Tonight, as this image came in, I wanted to just turn away from my computer and weep.
May ten-thousand holy red lotus bloom for every holy red lotus cut down.
I prophesy: Retrieve all the red robes of the dead and pile them high. Higher. Highest. The Monks’ Memorial of Red Robes. It will be made. By thousands of hands from the world over, the Red Robe Memorial commemorating this slaughter of the innocents, will rise up.
And play these images over and over again until we can watch them dry eyed… Than Schwe’s huge, televised, well documented, well photographed, news reported, electronically captured week of slaughter, Than Schwe’s desperate not moment, not hour, not week, but years of SHAME. A kind of shame that will cause no decent world leader to ever again willingly stand to be photographed with him. A kind of shame that surely makes even his soul shrink away from him in revulsion.
Can it be fitting to make a pre-Elegy for Senior General Than Schwe, the unelected, self-appointed military leader of Burma, who brought what you see above to bear on innocents? By reports trickling in tonight, some are saying that Schwe brought death a thousand times over this week to the holy men. Can it be true that Than Schwe has, in the last three days, murdered unprecedented numbers of monks?
I cannot even conceive of what will putrefy on a man’s soul from his willfully murdering holy people: Romero, who was murdered at the altar saying Mass, will surely greet all the noble Buddhist monks; as will ‘all the preacher men and women’ who were strung up on trees, not begging but praying; as will all the zaddiks and the rebbes who carefully took off, kissed and folded their striped robes first, before the Nazis forced them naked to the slaughter.

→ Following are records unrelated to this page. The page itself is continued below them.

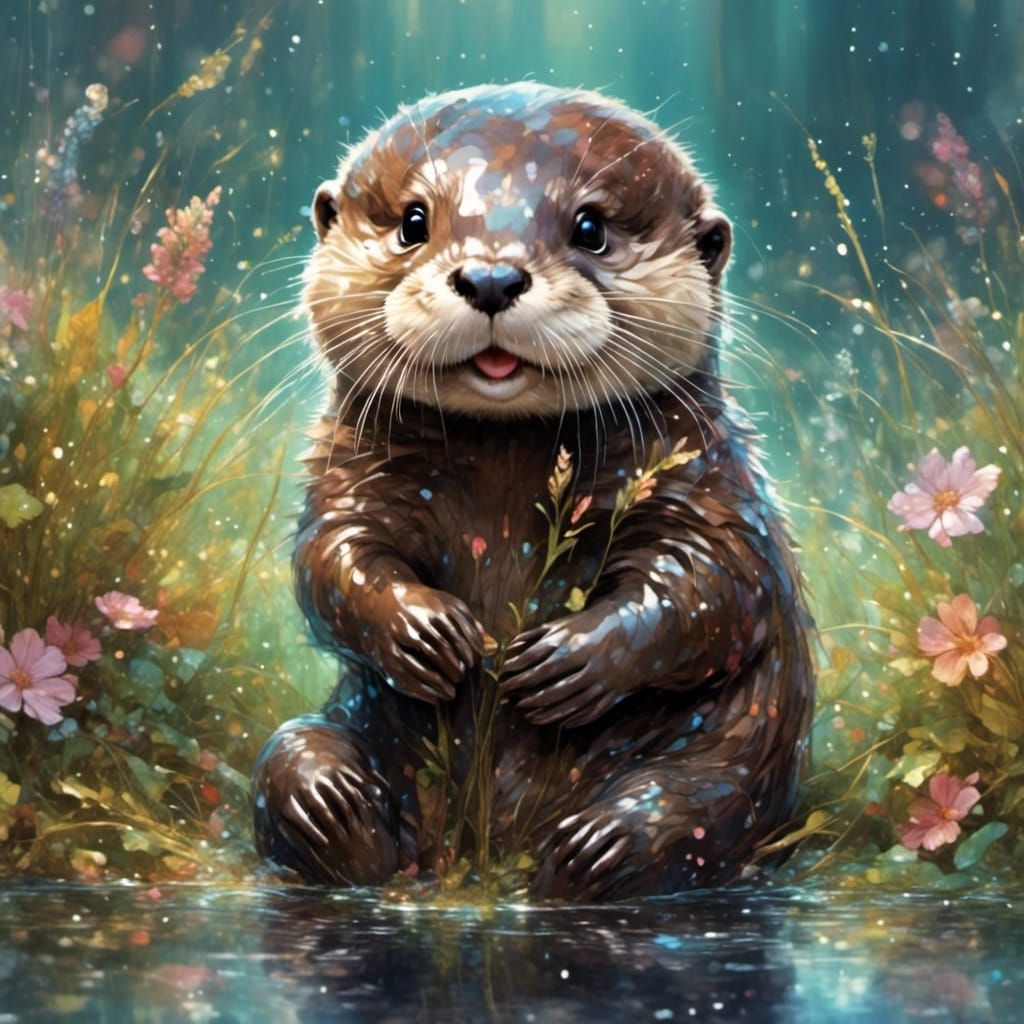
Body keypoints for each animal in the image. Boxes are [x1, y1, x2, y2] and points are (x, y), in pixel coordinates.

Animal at [252, 82, 815, 900]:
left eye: (591, 227)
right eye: (414, 221)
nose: (491, 277)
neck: (505, 472)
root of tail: (479, 851)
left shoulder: (704, 479)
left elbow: (718, 585)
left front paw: (571, 658)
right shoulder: (353, 474)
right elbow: (329, 559)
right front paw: (425, 632)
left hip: (739, 768)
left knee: (690, 814)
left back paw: (593, 848)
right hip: (340, 731)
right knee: (290, 762)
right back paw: (346, 820)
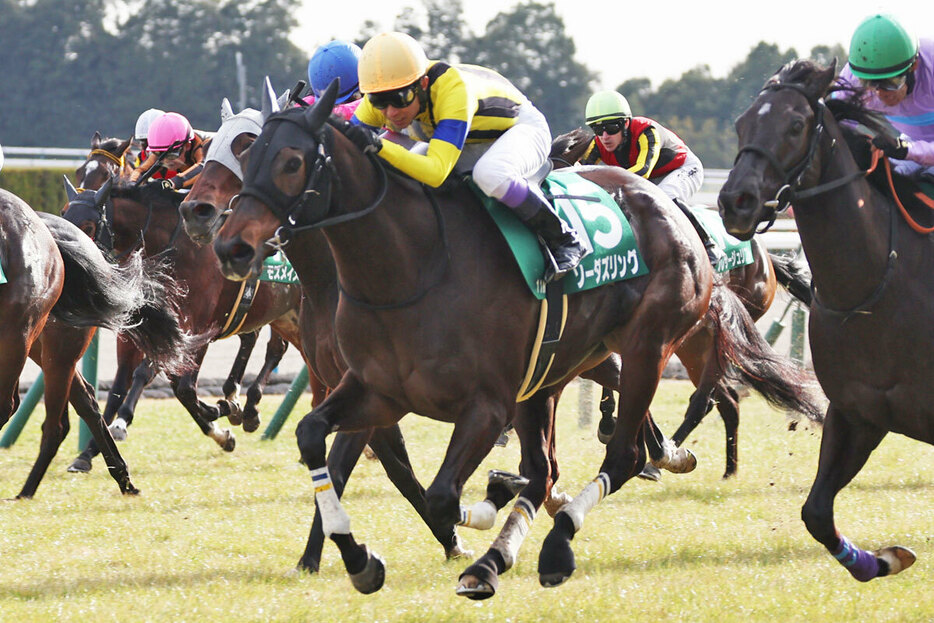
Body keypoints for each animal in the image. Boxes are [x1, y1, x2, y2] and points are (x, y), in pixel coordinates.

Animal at [62, 178, 304, 466]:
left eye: (89, 226)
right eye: (63, 216)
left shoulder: (196, 328)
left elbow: (180, 387)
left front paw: (220, 410)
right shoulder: (144, 330)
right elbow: (124, 387)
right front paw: (88, 453)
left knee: (281, 349)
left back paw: (250, 406)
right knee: (258, 341)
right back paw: (241, 401)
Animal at [212, 81, 820, 596]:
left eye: (292, 161)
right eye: (251, 155)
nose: (228, 245)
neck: (411, 266)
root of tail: (677, 214)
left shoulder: (486, 404)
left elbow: (440, 495)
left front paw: (482, 507)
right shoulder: (377, 390)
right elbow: (317, 439)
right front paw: (359, 560)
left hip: (649, 345)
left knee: (625, 451)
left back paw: (561, 538)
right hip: (549, 376)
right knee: (549, 467)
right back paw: (495, 558)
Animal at [716, 61, 928, 584]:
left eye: (795, 125)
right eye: (742, 124)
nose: (735, 201)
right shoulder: (856, 412)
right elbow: (815, 512)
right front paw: (883, 559)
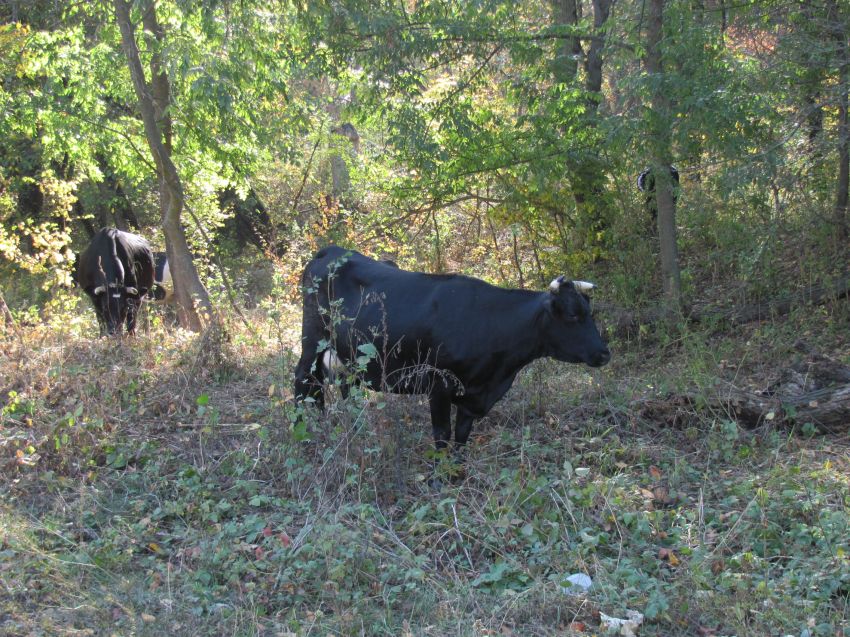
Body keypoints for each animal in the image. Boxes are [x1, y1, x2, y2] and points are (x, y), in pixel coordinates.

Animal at [294, 246, 608, 460]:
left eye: (590, 312)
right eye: (572, 315)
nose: (604, 354)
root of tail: (332, 250)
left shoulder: (473, 395)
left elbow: (461, 435)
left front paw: (457, 471)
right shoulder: (439, 385)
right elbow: (442, 434)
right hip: (312, 338)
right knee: (304, 381)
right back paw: (305, 432)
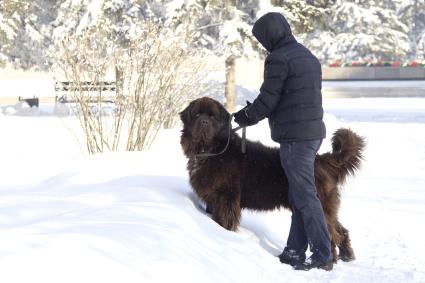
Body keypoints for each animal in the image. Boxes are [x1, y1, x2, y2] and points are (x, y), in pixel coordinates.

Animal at [179, 97, 364, 264]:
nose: (204, 122)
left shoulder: (226, 198)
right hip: (327, 206)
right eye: (197, 114)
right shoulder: (212, 197)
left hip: (318, 203)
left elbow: (223, 219)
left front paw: (223, 232)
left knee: (329, 233)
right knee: (340, 230)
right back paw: (346, 256)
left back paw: (327, 261)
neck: (211, 151)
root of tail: (321, 159)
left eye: (212, 117)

Tonight, I oddly keep hearing a dissonant shred of a song in my mind that won’t quit. And, I fall into my own empty words tonight, rowing like a maniac to try to say something even pitifully useful… a story… in the end, that’s all I have… a little shred of story to hang as a flag over the innocent
Somewhere in our souls I feel certain, we all know the truth of this old tale that was told in my family, about the king who endlessly sowed dragons’ teeth so as to grow endless sharp swords from those teeth, to effortlessly grow an army of slaughter…

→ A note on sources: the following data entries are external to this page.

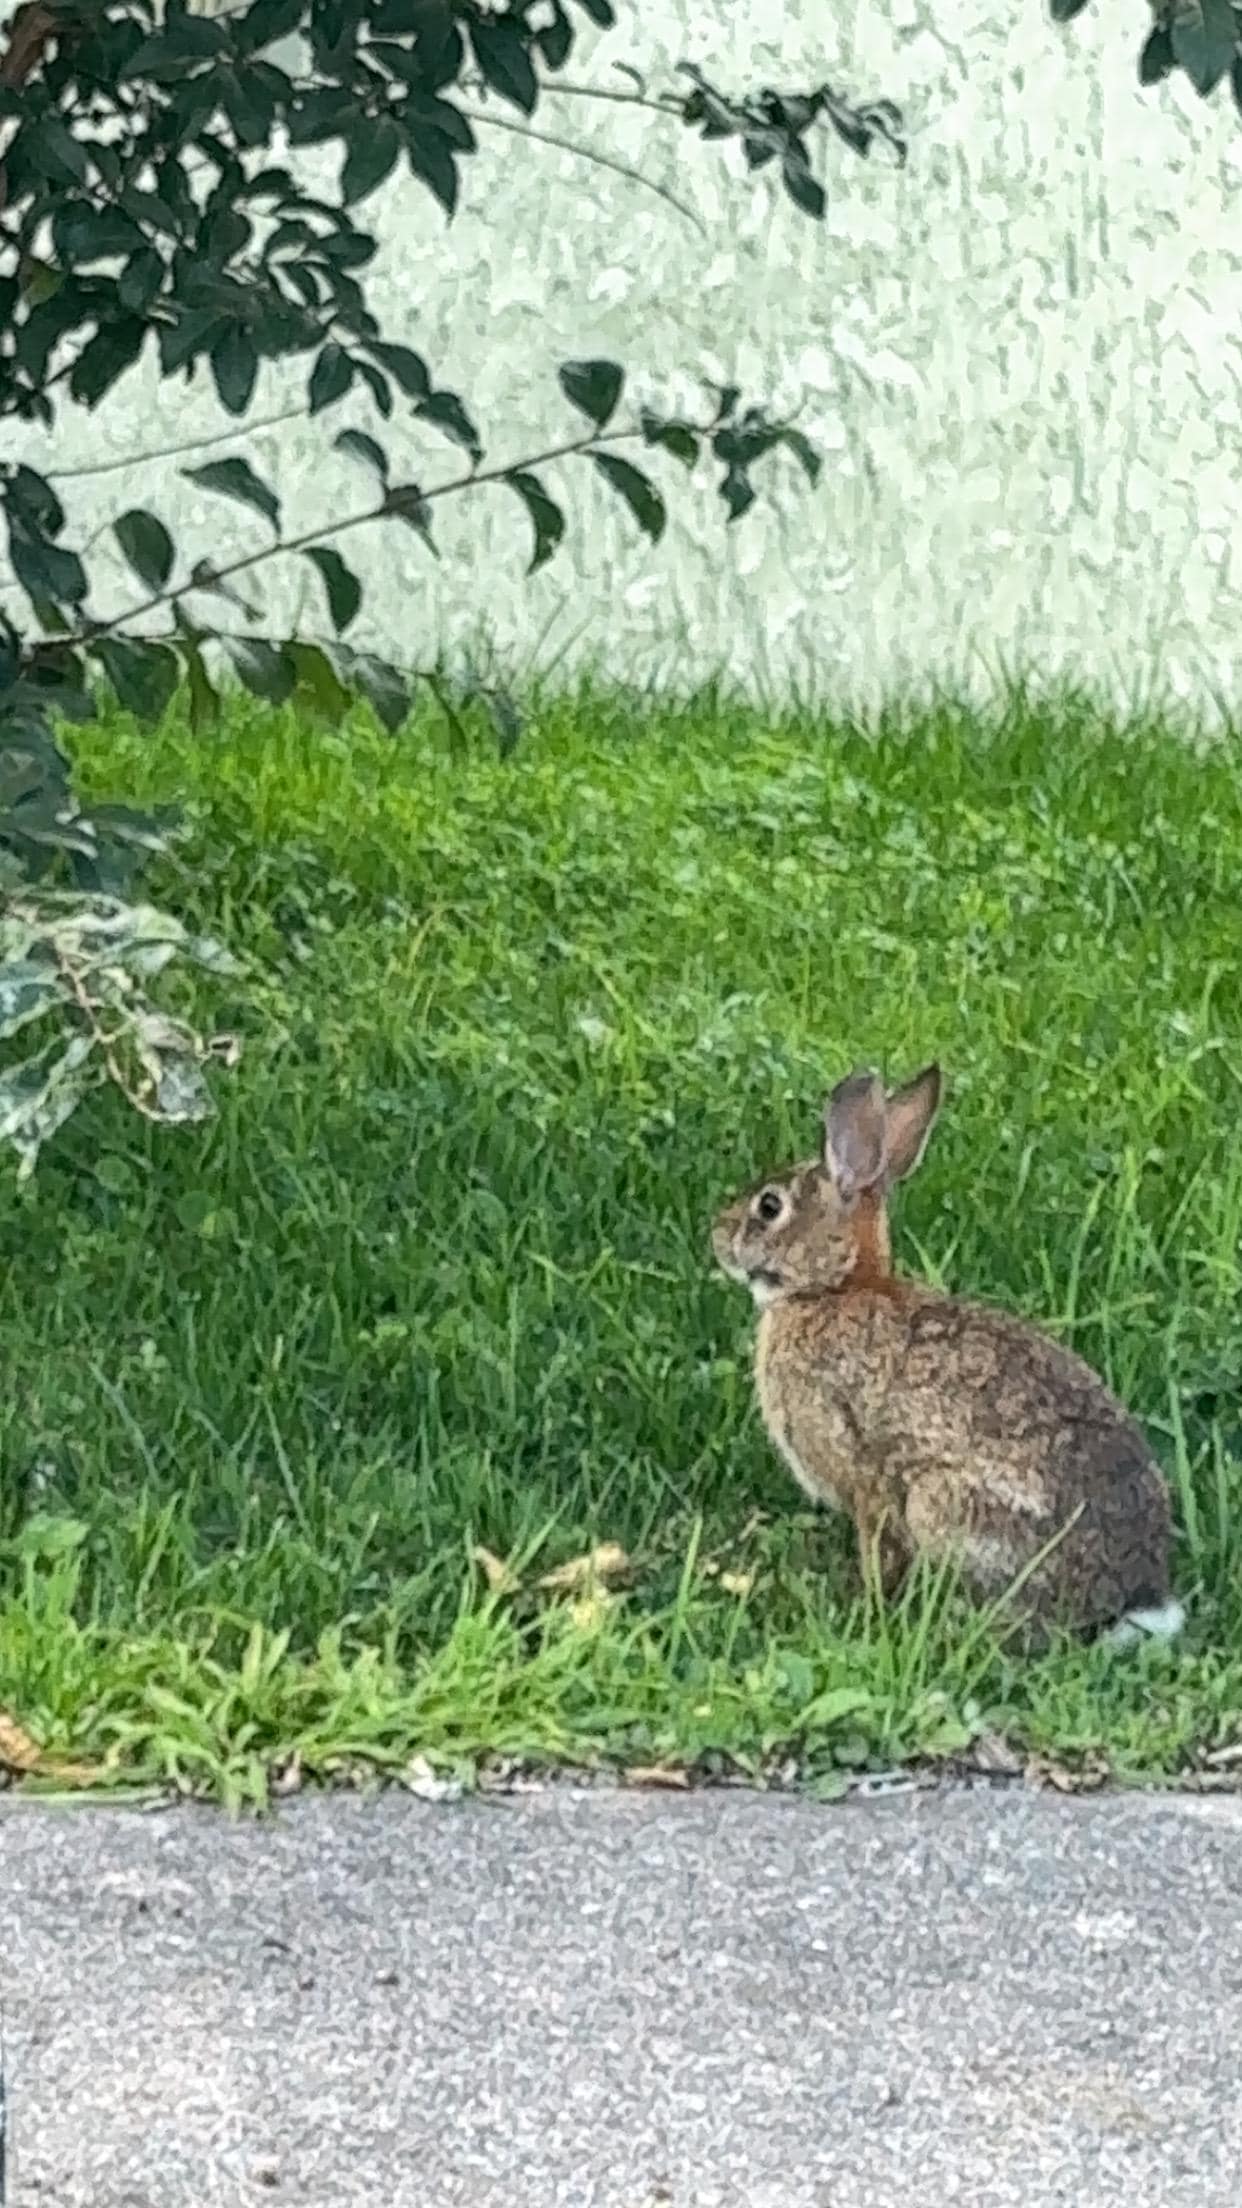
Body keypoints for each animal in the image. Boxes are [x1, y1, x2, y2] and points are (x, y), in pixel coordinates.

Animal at [711, 1063, 1184, 1650]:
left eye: (770, 1206)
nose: (718, 1237)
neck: (833, 1288)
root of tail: (1127, 1604)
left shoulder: (862, 1470)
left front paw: (867, 1606)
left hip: (944, 1505)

Let this then be the elegy for Than Schwe
The king endlessly sowed dragons’ teeth so as to grow endless sharp swords… The king thereby caused the swords to spring up in the fields and give chase to and murder whomever he named… and he always named the poor, the poorest of the poor…
….until one night when the swords, red and tired from their days work and lying together in the fire at rest, spoke to one another saying they had after all these years, murdered every one who was poor, the poorest of the poor, until now there were no more poor people left to kill.
…And so, not wanting to be put out of their employment, the bloody swords rose up as one sword and killed the king, saying the king himself was poor….poor of heart and poor of spirit, the poorest of the poor… and thereby the king himself deserved to die.
My crabbed grandmother who sometimes called herself our “Grand Other” told this tale. She’d pause at the end of this story to pass a finger over her white whiskers. She told us the king had a choice, that we all do. The king could live rich in spirit and soul, or else he could choose to reap for himself what he sowed for others.
Than Schwe, I think, is past the choice point. The only question may now be, where do the swords rest in the fire, and what do they decide and when.
That tiny slip of song running through trying to find its way? Perhaps in Burma and elsewhere in the world tonight in the meantime, ‘the broken-hearted people of the world still agree… there will be an answer…’
… and our prayer is a strong: ‘Let it be, let it be.’
Though some may perhaps decide “Let it be,’ means ‘leave it alone, there’s no more you can do’… I think it means something different:
…that the road is always freakin’ longer than we ever imagined or ever were told by some Twinkie-eyed stupe. But, despite all ideals we were taught that turned out to have plenty of bashes and scars on them… there remain ancient truths that are deeply reliable: one of the most salient is a Buddhist one, one that would, I would hope, please and honor the dead in Burma: No matter what, continue trying to walk as mindfully as possible
That might be an invisible but palpable Red Robe Memorial that we could carry everywhere.